Perlèche (Angular Cheilitis)
Allison L. Goddard
I. BACKGROUND
Angular cheilitis (also known as perlèche, cheilosis, or angular stomatitis) is a chronic inflammatory condition located at the labial commissures (corner of the mouth) (Fig. 32-1). It is felt to be a reaction pattern to one or more causes, including superimposed infection, nutritional deficiencies, or mechanical disturbances. Infectious agents are most commonly Candida albicans and, to a lesser degree, streptococci or staphylococci. Nutritional deficiencies may include riboflavin or zinc and angular cheilitis may be the presenting sign of anorexia nervosa or bulimia. In edentulous patients, overclosure of the jaws will lead to tissue folds that create a chronically moist environment. Trauma from dental flossing, lip licking, and drooling may also contribute.
II. CLINICAL PRESENTATION
Angular cheilitis presents with erythematous fissures, crusting, or scaling at the labial commissure(s).
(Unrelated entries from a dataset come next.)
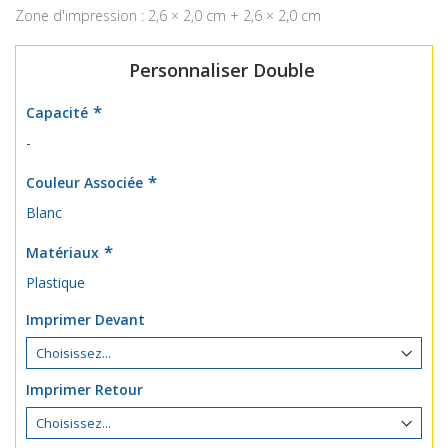
Zone d'impression : 2,6 × 2,0 cm + 2,6 × 2,0 cm
Personnaliser Double
Capacité
-
Couleur Associée
Blanc
Matériaux
Plastique
Imprimer Devant
Imprimer Retour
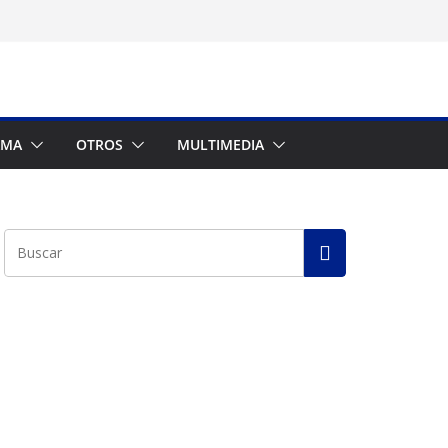
AMA
OTROS
MULTIMEDIA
Patients may complain of burning and discomfort opening the mouth wide (Table 32-1).
III. WORKUP
Thorough history and physical examination may provide information about eating disorders, nutritional status, underlying medical conditions such as Crohn disease, acrodermatitis enteropathica, diabetes mellitus, or HIV. Inspection for dentures, mandibular alveolar vertical bone loss, and gingival or palatal erythema may suggest candidiasis and denture stomatitis. Superimposed infection with C. albicans or staphylococcus may play a role; culture testing of a lesion may be helpful but interpretation may be challenging due to the abundance of normal oral flora. Evaluation for nasal colonization of staphylococcus may be helpful (Table 32-2).